DISCUSSION
Ice-cover during the last glacial maximum (LGM; 26.5-19 kya) displaced
most high-latitude species, forcing them into ice-free glacial refugia
(Hultén 1937; Hewitt 2000, 2003; Bennett & Provan 2008; Clark et
al. 2009). The largest documented LGM macro-refugium in North America
was located south of the Laurentide and Cordilleran ice sheets in the
contiguous U.S., evidenced by fossil data, climatic modeling, and
phylogeographic signatures (Graham et al. 1996; Jackson et
al. 2000; Holliday et al. 2002), although the extent and
complexity of this refugium requires further resolution.
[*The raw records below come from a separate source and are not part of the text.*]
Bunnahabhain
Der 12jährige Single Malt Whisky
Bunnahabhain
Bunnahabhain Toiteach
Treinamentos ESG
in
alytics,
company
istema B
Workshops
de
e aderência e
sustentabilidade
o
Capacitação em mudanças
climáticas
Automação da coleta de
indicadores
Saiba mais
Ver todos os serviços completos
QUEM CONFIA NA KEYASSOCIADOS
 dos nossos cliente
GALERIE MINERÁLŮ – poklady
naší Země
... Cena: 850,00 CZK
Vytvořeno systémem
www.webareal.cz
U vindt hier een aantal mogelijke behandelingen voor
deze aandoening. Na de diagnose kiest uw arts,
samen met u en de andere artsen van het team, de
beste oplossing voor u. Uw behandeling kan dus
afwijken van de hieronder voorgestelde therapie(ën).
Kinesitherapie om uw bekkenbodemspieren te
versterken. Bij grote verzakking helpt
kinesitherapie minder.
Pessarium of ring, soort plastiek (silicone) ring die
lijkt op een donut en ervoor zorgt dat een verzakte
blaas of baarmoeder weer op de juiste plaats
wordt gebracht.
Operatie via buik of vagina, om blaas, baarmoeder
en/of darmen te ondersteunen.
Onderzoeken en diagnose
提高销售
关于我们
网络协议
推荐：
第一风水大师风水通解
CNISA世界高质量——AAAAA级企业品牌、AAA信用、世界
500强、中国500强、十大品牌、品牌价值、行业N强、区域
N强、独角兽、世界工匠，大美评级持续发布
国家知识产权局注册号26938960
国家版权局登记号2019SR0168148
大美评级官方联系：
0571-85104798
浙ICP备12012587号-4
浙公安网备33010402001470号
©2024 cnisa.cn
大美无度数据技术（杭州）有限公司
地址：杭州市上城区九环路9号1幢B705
Additional LGM
refugia are hypothesized in Beringia, the area of exposed continental
shelf connecting Alaska to eastern Siberia (Hultén 1937; Abbott &
Brochmann 2003; Hope et al. 2013), and multiple smaller
micro-refugia are proposed among the archipelagos of the North Pacific
Coast (Heaton et al. 1996; Hewitt 2000; Carrara et al. 2003,
2007; Lacourse et al. 2003; Mathewes & Clague 2017), although
the duration and possible cyclic recurrence of these refugia remains
uncertain. Coastal refugia within the Alexander and Haida Gwaii
archipelagos could explain high levels of endemism in this region (Cook
& MacDonald 2001; Dawson et al. 2007) and clustered phylogenetic
breaks separating insular and continental populations (Colella et
al. 2018c; Sawyer et al. 2018) are hypothesized to result from
shared biogeographic histories of isolation and post-glacial expansion
limited by secondary contact with closely-related, previously-allopatric
taxa (Hewitt 2000). Paleoendemic refugial persistence would also explain
the rapid reestablishment of complex biotic communities along the coast
following deglaciation (Lesnek et al. 2018; Ager 2019).